Educational Philosophy

“Teachers, like their students, have to learn to love the questions, as they come to realize there can be no final agreement or answers…” – Maxine Greene, Dialectic of Freedom

     As a teacher, I have the unique opportunity to interact with a great number of students from a variety of personal backgrounds and experiences.  Each student brings with them a unique perspective and rationale to their learning, and it is my role as a teacher to encourage students to use their imaginations in the process of learning. I recognize the importance of equity and inclusion while teaching and acknowledge the social and emotional needs of my students. It is important to keep questions alive through discussion and to continually learn from my students to better adapt my instructional approaches.
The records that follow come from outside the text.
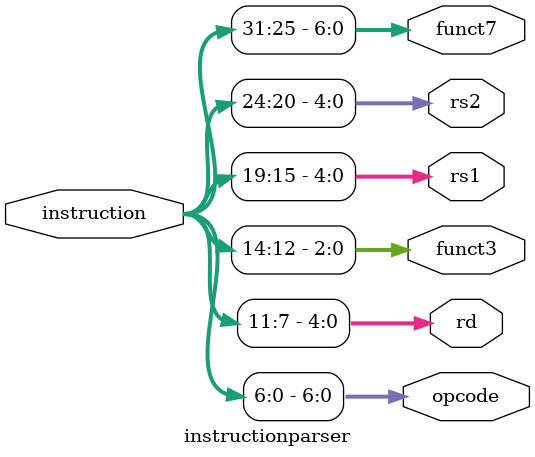
<source format=v>
`timescale 1ns / 1ps

module instructionparser(
  input [31:0] instruction,
  output [6:0] opcode,
  output [4:0] rd,
  output [2:0] funct3,
  output [4:0] rs1,
  output [4:0] rs2,
  output [6:0] funct7
  );
  
  assign opcode = instruction[6:0];
  assign rd = instruction[11:7];
  assign funct3 = instruction[14:12];
  assign rs1 = instruction[19:15];
  assign rs2 = instruction[24:20];
  assign funct7 = instruction[31:25];
  
endmodule
</source>
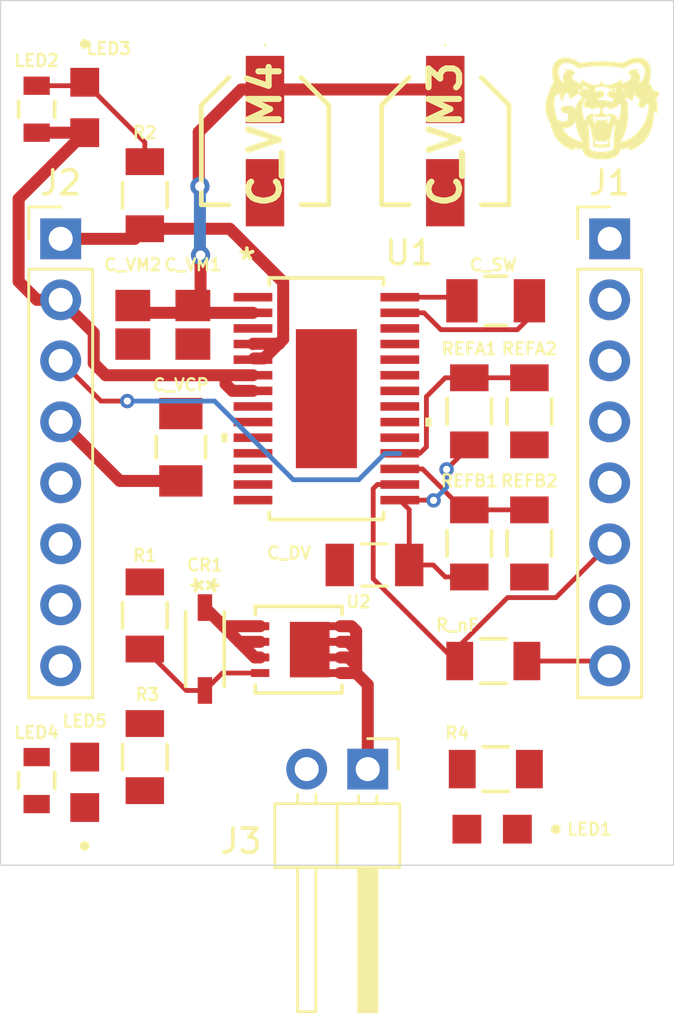
<source format=kicad_pcb>
(kicad_pcb
	(version 20240108)
	(generator "pcbnew")
	(generator_version "8.0")
	(general
		(thickness 1.6)
		(legacy_teardrops no)
	)
	(paper "A4")
	(layers
		(0 "F.Cu" signal)
		(31 "B.Cu" signal)
		(32 "B.Adhes" user "B.Adhesive")
		(33 "F.Adhes" user "F.Adhesive")
		(34 "B.Paste" user)
		(35 "F.Paste" user)
		(36 "B.SilkS" user "B.Silkscreen")
		(37 "F.SilkS" user "F.Silkscreen")
		(38 "B.Mask" user)
		(39 "F.Mask" user)
		(40 "Dwgs.User" user "User.Drawings")
		(41 "Cmts.User" user "User.Comments")
		(42 "Eco1.User" user "User.Eco1")
		(43 "Eco2.User" user "User.Eco2")
		(44 "Edge.Cuts" user)
		(45 "Margin" user)
		(46 "B.CrtYd" user "B.Courtyard")
		(47 "F.CrtYd" user "F.Courtyard")
		(48 "B.Fab" user)
		(49 "F.Fab" user)
		(50 "User.1" user)
		(51 "User.2" user)
		(52 "User.3" user)
		(53 "User.4" user)
		(54 "User.5" user)
		(55 "User.6" user)
		(56 "User.7" user)
		(57 "User.8" user)
		(58 "User.9" user)
	)
	(setup
		(pad_to_mask_clearance 0)
		(allow_soldermask_bridges_in_footprints no)
		(pcbplotparams
			(layerselection 0x00010fc_ffffffff)
			(plot_on_all_layers_selection 0x0000000_00000000)
			(disableapertmacros no)
			(usegerberextensions no)
			(usegerberattributes yes)
			(usegerberadvancedattributes yes)
			(creategerberjobfile yes)
			(dashed_line_dash_ratio 12.000000)
			(dashed_line_gap_ratio 3.000000)
			(svgprecision 4)
			(plotframeref no)
			(viasonmask no)
			(mode 1)
			(useauxorigin no)
			(hpglpennumber 1)
			(hpglpenspeed 20)
			(hpglpendiameter 15.000000)
			(pdf_front_fp_property_popups yes)
			(pdf_back_fp_property_popups yes)
			(dxfpolygonmode yes)
			(dxfimperialunits yes)
			(dxfusepcbnewfont yes)
			(psnegative no)
			(psa4output no)
			(plotreference yes)
			(plotvalue yes)
			(plotfptext yes)
			(plotinvisibletext no)
			(sketchpadsonfab no)
			(subtractmaskfromsilk no)
			(outputformat 1)
			(mirror no)
			(drillshape 1)
			(scaleselection 1)
			(outputdirectory "")
		)
	)
	(net 0 "")
	(net 1 "VM")
	(net 2 "Net-(U2-G)")
	(net 3 "GND")
	(net 4 "DVDD")
	(net 5 "Net-(U1-CPL)")
	(net 6 "Net-(U1-CPH)")
	(net 7 "Net-(U1-VCP)")
	(net 8 "NSLEEP")
	(net 9 "BPH")
	(net 10 "NFAULT")
	(net 11 "+3V3")
	(net 12 "APH")
	(net 13 "AEN")
	(net 14 "BEN")
	(net 15 "AOUT1")
	(net 16 "AOUT2")
	(net 17 "BOUT1")
	(net 18 "VREFB")
	(net 19 "BOUT2")
	(net 20 "VREFA")
	(net 21 "VIN")
	(net 22 "Net-(LED1-Pad1)")
	(net 23 "Net-(LED2-Pad2)")
	(net 24 "Net-(LED4-Pad2)")
	(footprint "APHCM2012SURCK_F01:LED_APHCM2012SURCK-F01" (layer "F.Cu") (at 53.5 82.55 90))
	(footprint "APHCM2012CGCK_F01:LED_APHCM2012CGCK-F01_KNB" (layer "F.Cu") (at 51.5 54.5221 90))
	(footprint "RC1206FR_0716KL:RC1206N_YAG" (layer "F.Cu") (at 72 67.103 -90))
	(footprint "APHCM2012SURCK_F01:LED_APHCM2012SURCK-F01" (layer "F.Cu") (at 53.5 54.45 -90))
	(footprint "Connector_PinHeader_2.54mm:PinHeader_1x08_P2.54mm_Vertical" (layer "F.Cu") (at 75.34 59.92))
	(footprint "C0805C103K8RACTU:CAPC220145_88N_KEM" (layer "F.Cu") (at 55.5 63.5 -90))
	(footprint "C1206C224K4RACTU:CAPC340180_100N_KEM" (layer "F.Cu") (at 57.5 68.5972 -90))
	(footprint "DMP4013LFG_7:SON8_DMP4013LFG-7_DIO" (layer "F.Cu") (at 62.3998 77.025))
	(footprint "RC1206FR_0716KL:RC1206N_YAG" (layer "F.Cu") (at 72 72.603 -90))
	(footprint "RC1206FR_0710KL:RC1206N_YAG" (layer "F.Cu") (at 70.5 77.5 180))
	(footprint "GRM319R71A105KA01D:CAPC3216X95N" (layer "F.Cu") (at 65.555 73.5 180))
	(footprint "model_lib:bearhead" (layer "F.Cu") (at 75 54.5))
	(footprint "DRV8424EPWPR:HTSSOP28_PWP_TEX-M" (layer "F.Cu") (at 63.5544 66.5751))
	(footprint "APHCM2012CGCK_F01:LED_APHCM2012CGCK-F01_KNB" (layer "F.Cu") (at 51.5 82.4779 -90))
	(footprint "C0805C103K8RACTU:CAPC220145_88N_KEM" (layer "F.Cu") (at 58 63.5 -90))
	(footprint "RC1206FR_07100KL:RC1206N_YAG" (layer "F.Cu") (at 56 75.603 90))
	(footprint "RC1206FR_0747KL:RC1206N_YAG" (layer "F.Cu") (at 69.5 67.103 90))
	(footprint "RC1206FR_07590RL:RC1206N_YAG" (layer "F.Cu") (at 56 81.5 -90))
	(footprint "RC1206FR_07590RL:RC1206N_YAG" (layer "F.Cu") (at 56 58.103 90))
	(footprint "RC1206FR_07590RL:RC1206N_YAG" (layer "F.Cu") (at 70.603 82 180))
	(footprint "APHCM2012SYCK_F01:LED_APHCM2012SYCK-F01" (layer "F.Cu") (at 70.45 84.5 180))
	(footprint "Connector_PinHeader_2.54mm:PinHeader_1x08_P2.54mm_Vertical" (layer "F.Cu") (at 52.5 59.92))
	(footprint "C1206C223J8RACTU:CAPC340180_88N_KEM"
		(layer "F.Cu")
		(uuid "e53dd67c-6647-4534-afdf-7b6066d47019")
		(at 70.5972 62.5)
		(tags "C1206C223J8RACTU ")
		(property "Reference" "C_SW"
			(at -0.097202 -1.5 0)
			(unlocked yes)
			(layer "F.SilkS")
			(uuid "724a1645-7ab3-464d-8b3a-160622969e61")
			(effects
				(font
					(size 0.5 0.5)
					(thickness 0.1)
					(bold yes)
				)
			)
		)
		(property "Value" "0.022uF"
			(at -0.597202 1.5 0)
			(unlocked yes)
			(layer "F.Fab")
			(uuid "2a43db2a-ad79-4939-a065-1751d829b71b")
			(effects
				(font
					(size 0.5 0.5)
					(thickness 0.1)
					(bold yes)
				)
			)
		)
		(property "Footprint" "C1206C223J8RACTU:CAPC340180_88N_KEM"
			(at 0 0 0)
			(layer "F.Fab")
			(hide yes)
			(uuid "b0451c57-3579-4375-a0ae-1fe1d1187c5a")
			(effects
				(font
					(size 1.27 1.27)
					(thickness 0.15)
				)
			)
		)
		(property "Datasheet" "C1206C223J8RACTU"
			(at 0 0 0)
			(layer "F.Fab")
			(hide yes)
			(uuid "d85cb85c-27e7-4ebb-b74f-d03b3cd82aa1")
			(effects
				(font
					(size 1.27 1.27)
					(thickness 0.15)
				)
			)
		)
		(property "Description" ""
			(at 0 0 0)
			(layer "F.Fab")
			(hide yes)
			(uuid "139c651e-b830-47a2-8572-8f4377554c62")
			(effects
				(font
					(size 1.27 1.27)
					(thickness 0.15)
				)
			)
		)
		(property ki_fp_filters "CAPC340180_88N_KEM CAPC340180_88N_KEM-M CAPC340
... [62544 chars truncated]
</source>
My approach to teaching is to meet students where they are and to then integrate lessons and experiences to cultivate a richer understanding of their natural and cultural communities.

     In order to address the social and emotional needs of each individual student,  I use a variety of teaching strategies that I have found through my study of progressive approaches to education.  I believe every student is capable of expanding their perspectives and charting new paths in their understanding.  This can be done through my varied instruction, activities and by maintaining a “guide on the side” approach to my teaching.  Every student deserves to be heard and encouraged to be critical and imaginative thinkers!

     I make an effort to listen to my students as a way of being a more responsive teacher.  I plan lessons to be engaging and recognize the importance of tracking what topics the students are naturally drawn to.  To do so, I approach teaching with inclusive discussions in mind.  During discussions I listen to what contributions are being made and if there are students being left out. Furthermore, students learn the most when they are just outside of their comfort zone and able to take risks.  It is important that I cultivate an inclusive environment in which students can speak up and take risks in order to stretch their thinking.

     I am continuously trying out new ways to integrate the arts into my lessons, to build stronger connections to existing ideas and concepts. It’s important that I build upon my own understandings and connections to make material relevant and engaging for students, and to love the process of inquiry myself.   Learning should be both fun and imaginative process for all of those involved.   My approach to teaching is constantly evolving as I learn to take risks and incorporate new teaching strategies in my work.